No entanto, não é o fato de ser a política uma
atividade essencialmente comprometida com a reprodução dos interesses da classe
dominante que não seja possível também utilizá-la, mesmo que de forma limitada,
em favor dos interesses da classe dominada. Até porque, se é verdade que “não
há nada ruim que não possa ficar pior”, o abandono da participação no poder
público simplesmente por que ele ainda tem um caráter político distancia-nos
mais ainda da construção do seu caráter social.
2 comentários:
Infelizmente estamos vivendo um período crítico a qual, eu particularmente, mesmo sendo professora do município, ciente de minha responsabilidade e importância para a sociedade. Fico na dúvida, sobre o que fazer o que falar, sobre a comunidade do nosso município, visto que, percebo que a cada dia que passa, ao invés, de acontecer um progresso, percebo um retrocesso, um contentamento com o ruim. Há algum tempo também,passei por uma situação parecida com esta de Damião, quando na época o Presidente da Câmara, era o atual vice-prefeito, e o atual Presidente, era Presidente da Comissão da Educação, e eu apenas, pedi a palavra, e solicitei aos mesmos que antes de aprovarem algo relacionado à Educação, convocassem a categoria, visto que, a mesma precisaria estar ciente sobre as reformulações que acontecessem no PCCV. Acreditando eu que estava fazendo o certo, para a categoria e perante as autoridades daquela casa.No entanto, quase fui expulsa.
Prezada Aline Ismar,
Inicialmente, muito obrigado pelo seu comentário!
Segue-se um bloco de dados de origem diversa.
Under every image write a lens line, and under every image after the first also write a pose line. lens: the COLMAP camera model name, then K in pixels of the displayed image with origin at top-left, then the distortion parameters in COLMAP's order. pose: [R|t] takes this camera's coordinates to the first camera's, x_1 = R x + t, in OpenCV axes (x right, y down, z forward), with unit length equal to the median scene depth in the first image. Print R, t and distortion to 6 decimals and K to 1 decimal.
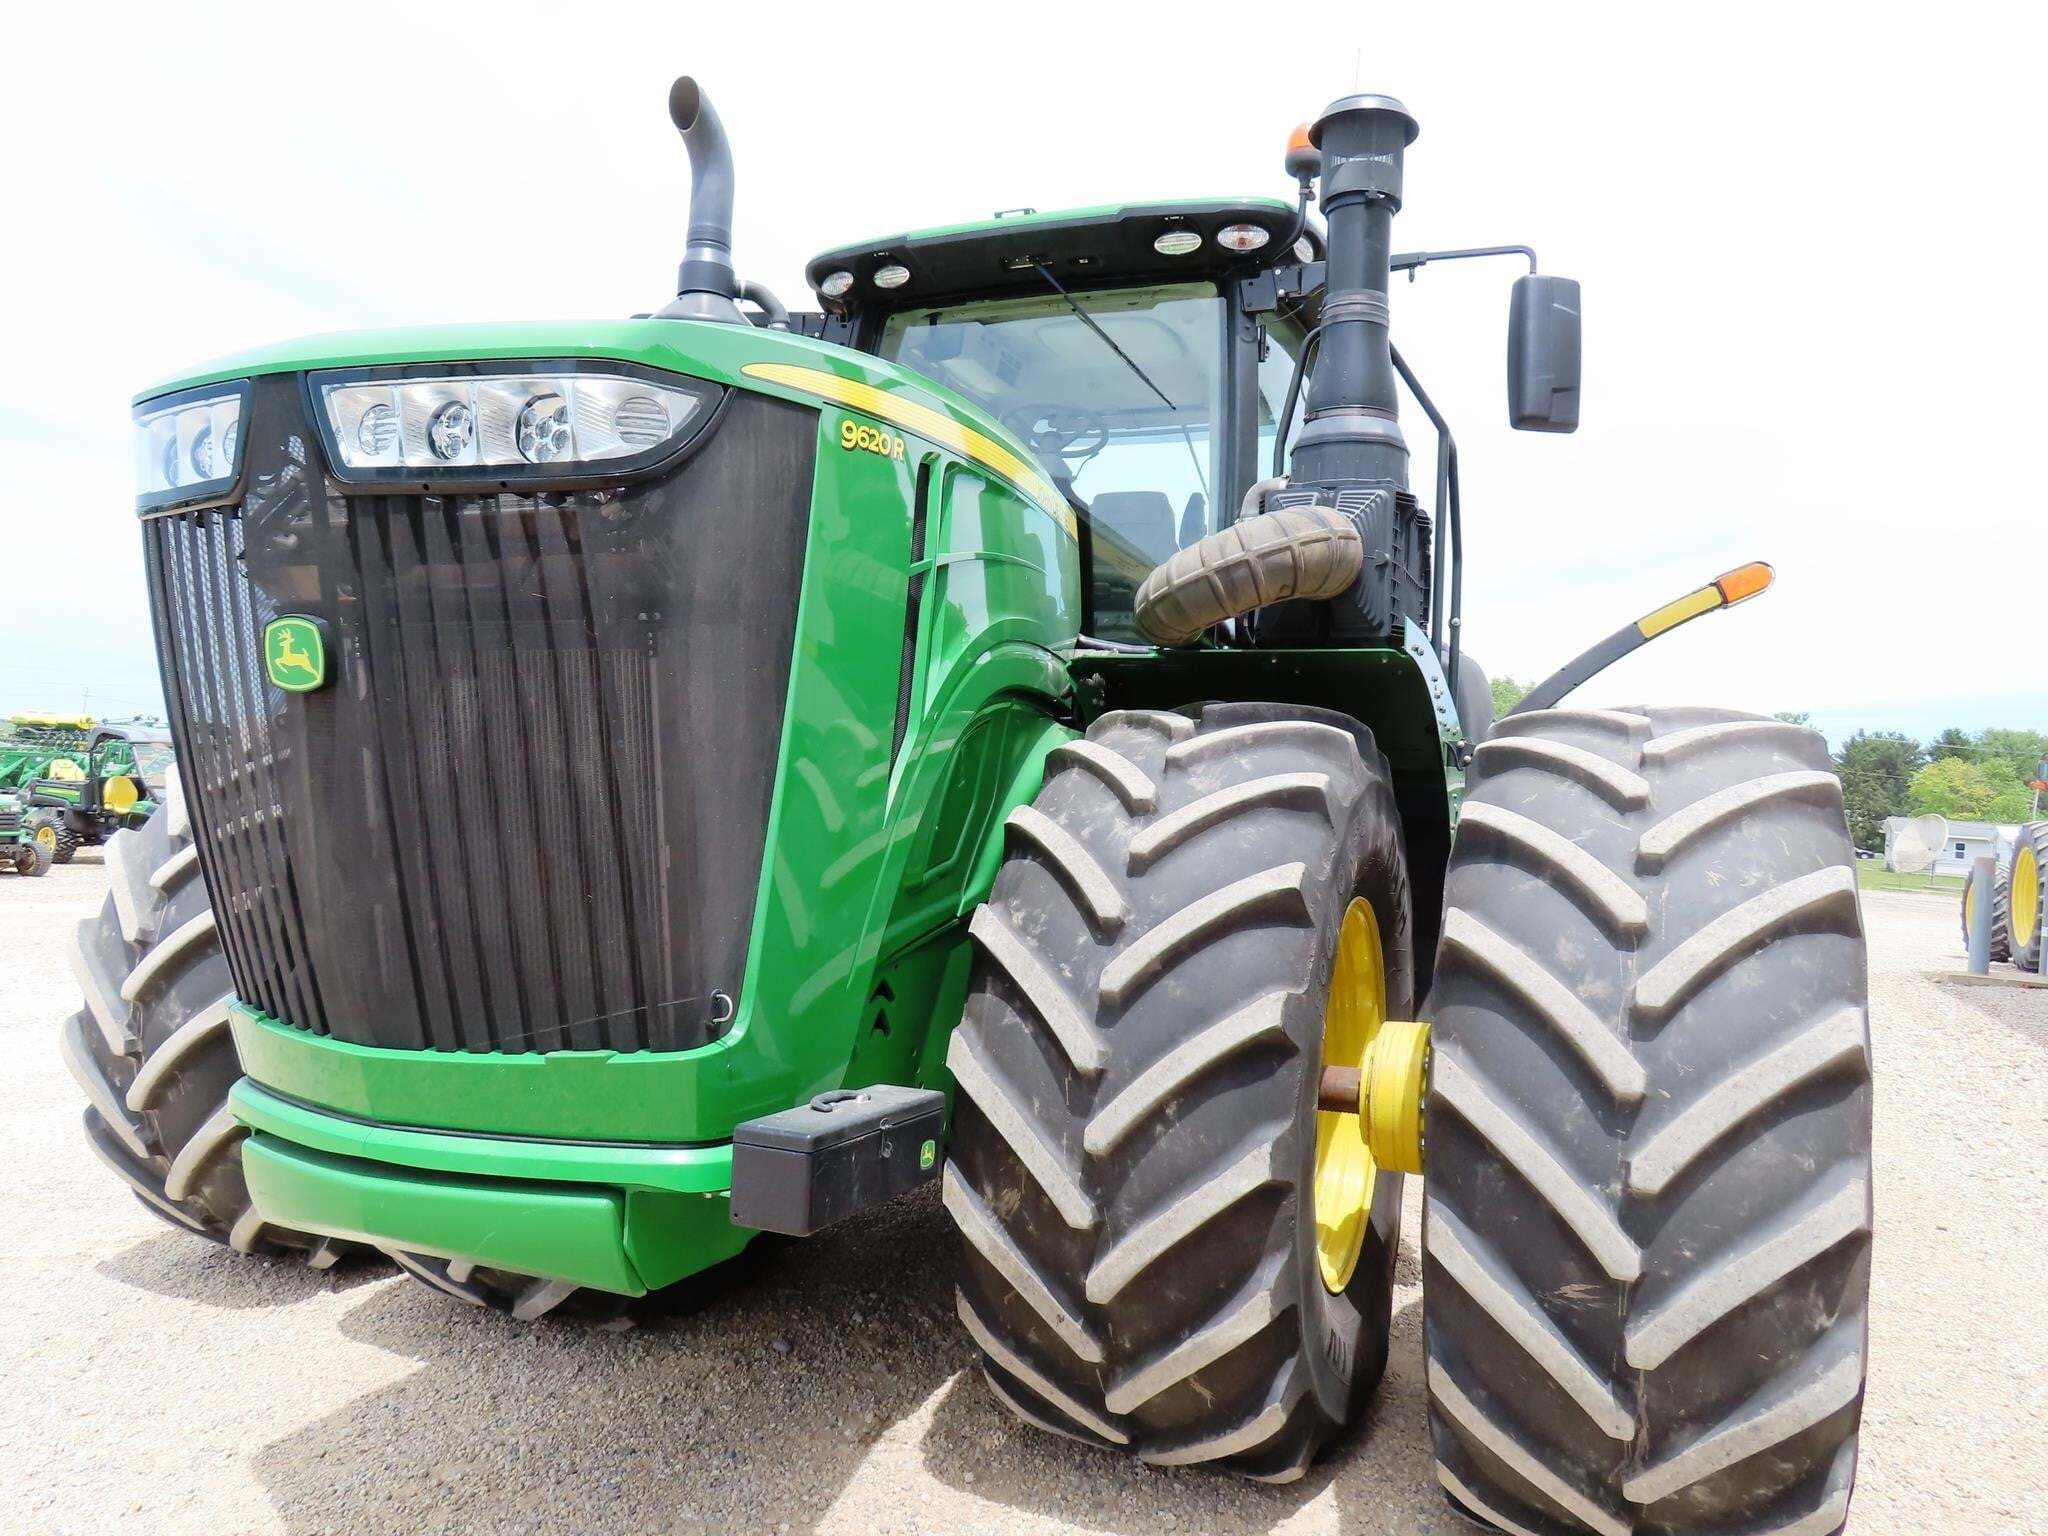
lens RADIAL K [[1476.5, 0, 1013.6], [0, 1476.5, 767.2], [0, 0, 1]] dist [-0.005584, -0.001806]
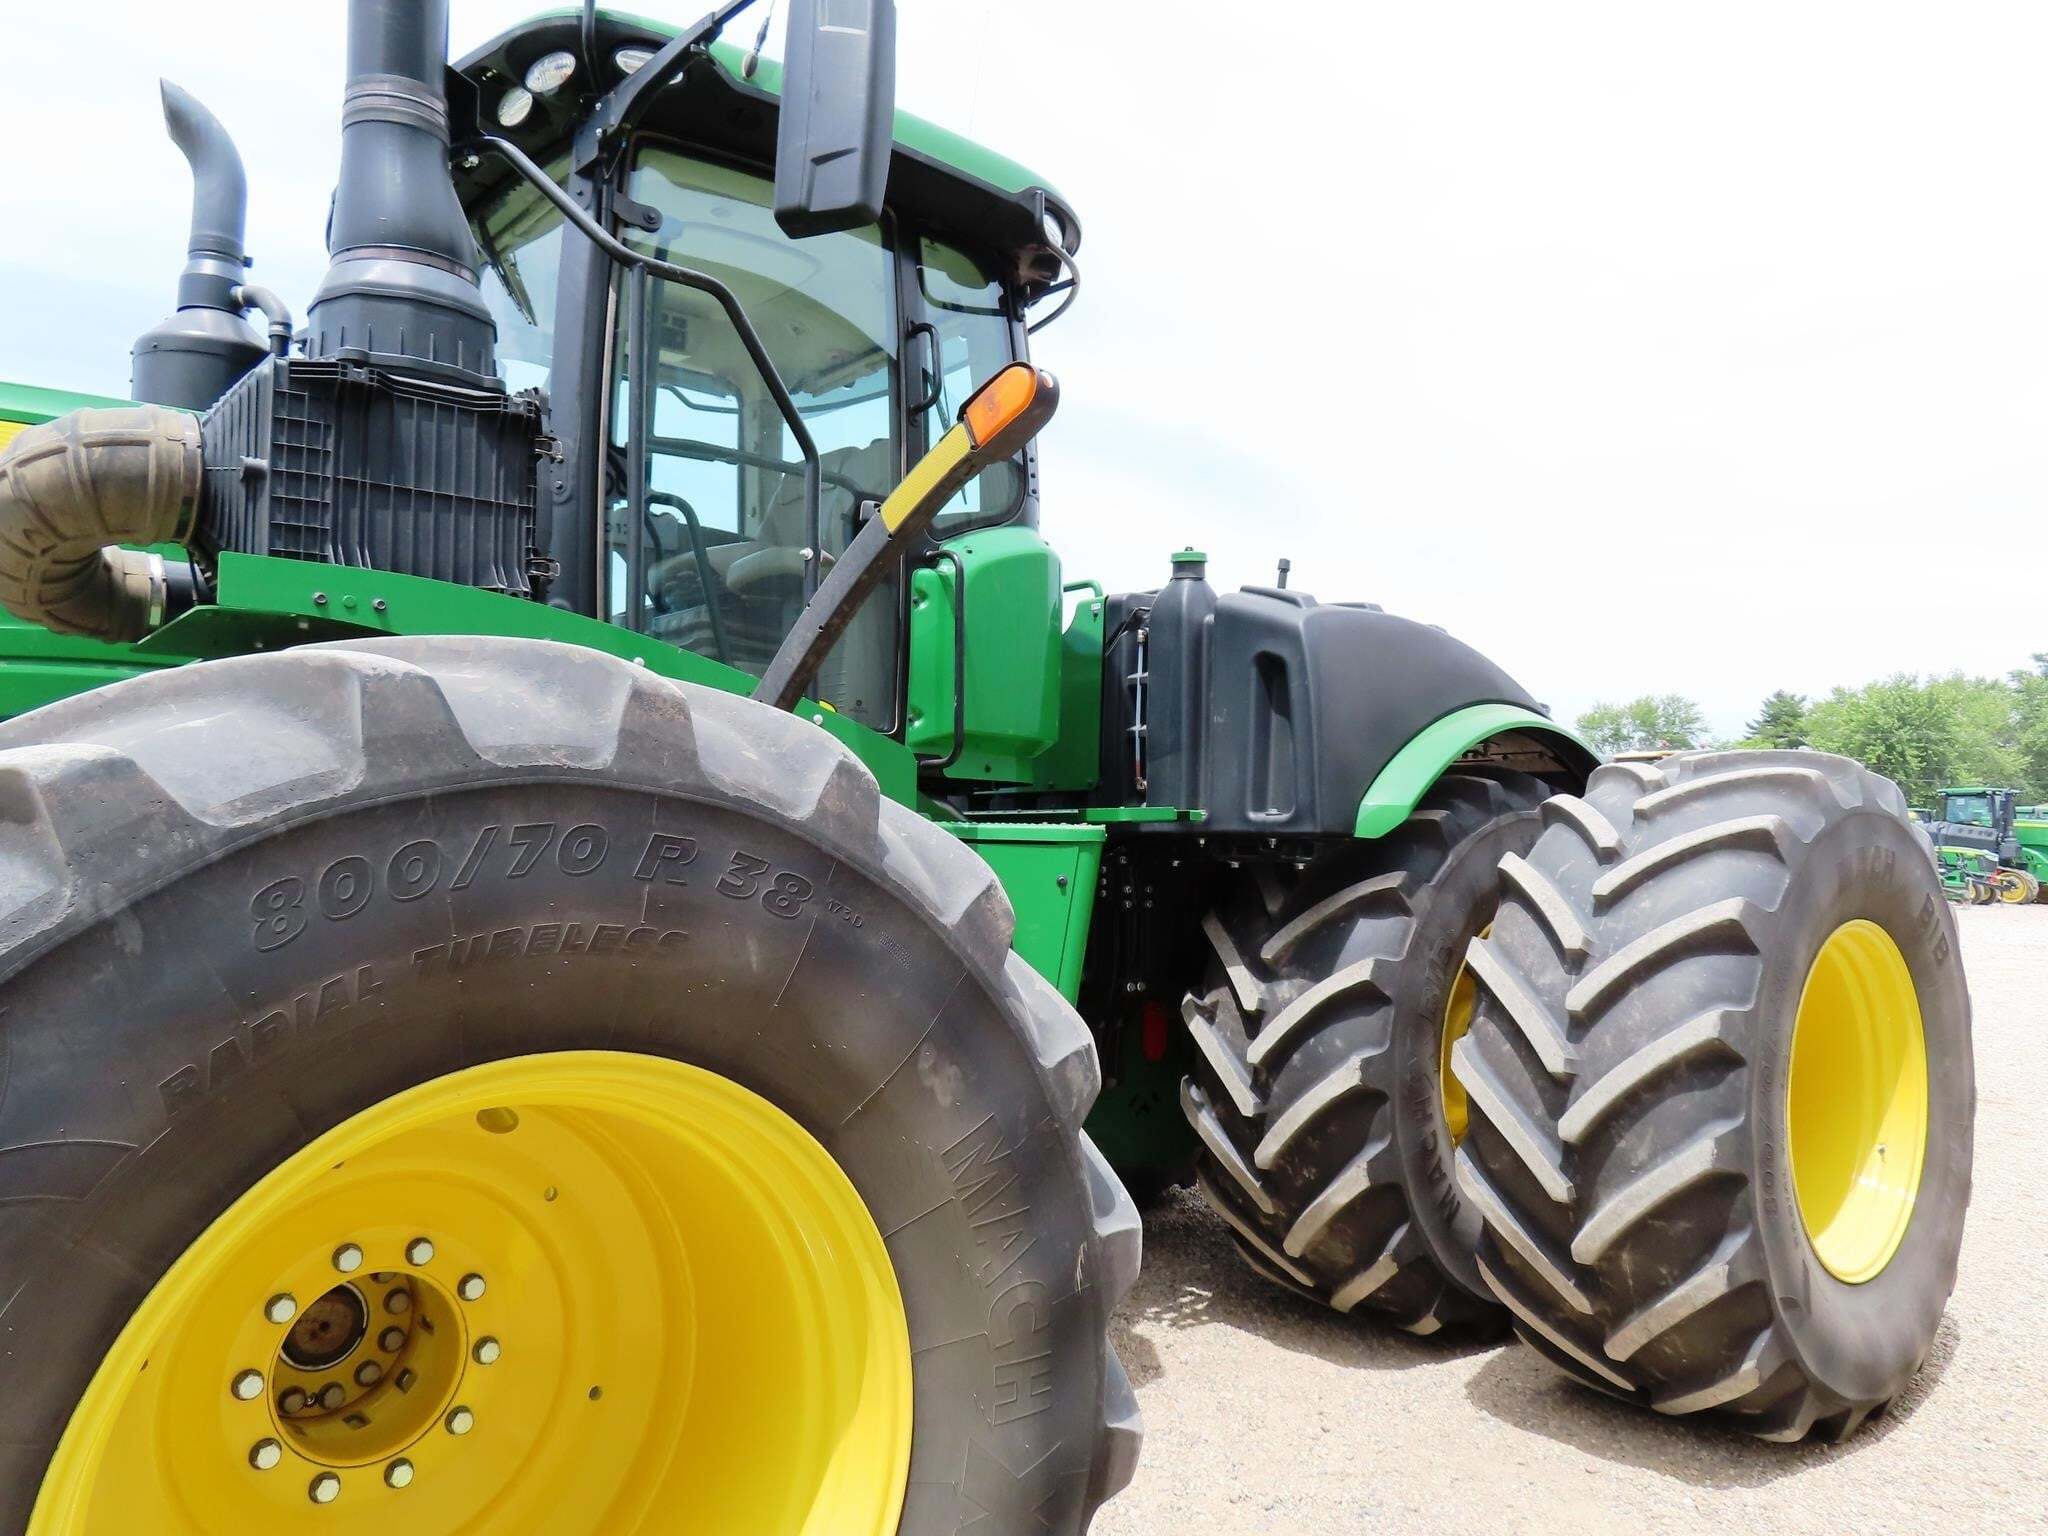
lens RADIAL K [[1467.8, 0, 1019.2], [0, 1467.8, 767.1], [0, 0, 1]] dist [-0.005189, 0.000320]
pose [[0.894202, -0.073451, -0.441597, 0.867012], [0.057161, 0.997107, -0.050102, 0.044250], [0.444000, 0.019559, 0.895813, 0.608951]]
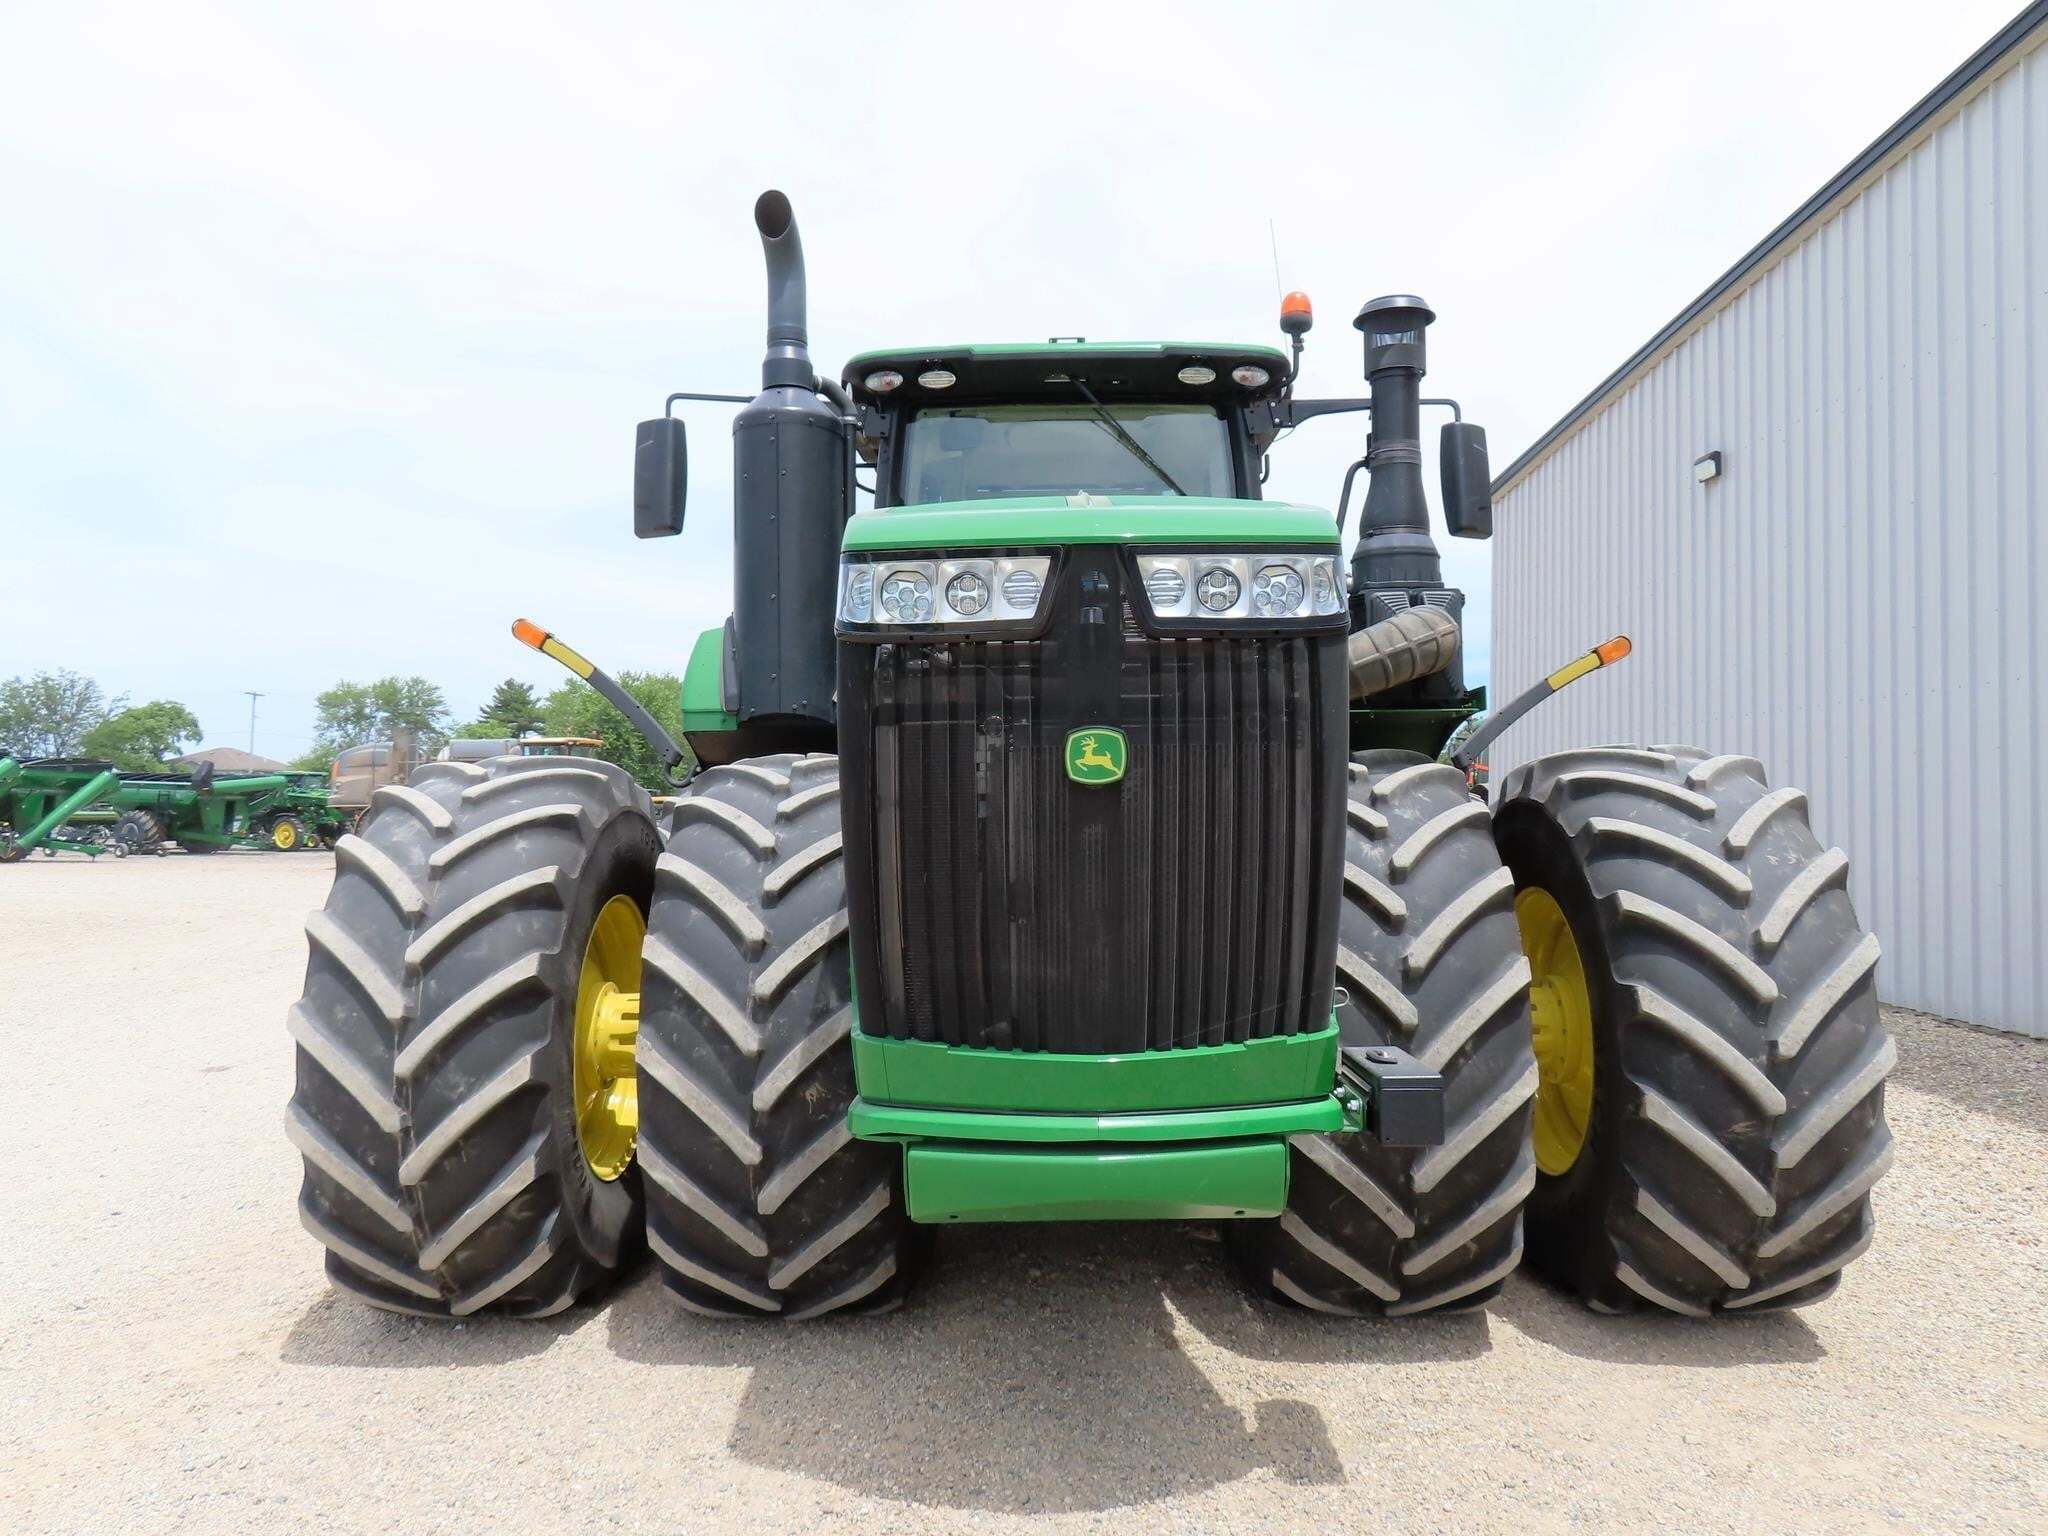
lens RADIAL K [[1477.5, 0, 1012.1], [0, 1477.5, 778.2], [0, 0, 1]] dist [-0.002928, -0.003957]
pose [[0.922609, -0.041222, 0.383526, -0.705076], [0.039569, 0.999142, 0.012202, -0.050703], [-0.383701, 0.003918, 0.923449, -0.119087]]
Quanto à situação relatada por ti, infelizmente, não se trata de algo atípico neste e noutros municípios em que os representantes políticos entendem o mandato como "carta branca" para fazerem da coisa pública o que "der na cabeça".
No entanto, penso que isso não deve nos desanimar. Pelo contrário, se entendemos que a coisa pública não pertence apenas a eles, precisamos denunciar essas posturas abusivas e buscarmos meios para ajudar a construir uma cultura política de efetiva participação nos destinos da coletividade.
A sala de aula, apesar dos inúmeros obstáculos, é um desses espaços de formação de uma nova forma de pensar e fazer política. A internet, a família, os amigos, enfim, diversos outros meios e espaços também podem servir para lançarmos a semente da inconformação com o patrimonialismo, a politicagem, a corrupção...
A tarefa é árdua e demorada, mas como dizia Bertolt Brecht: "Nada deve parecer natural. Nada deve parecer impossível de mudar."
Vamos à luta, pois "Quem não se movimenta não sabe as amarras que o prendem" (Rosa Luxemburgo).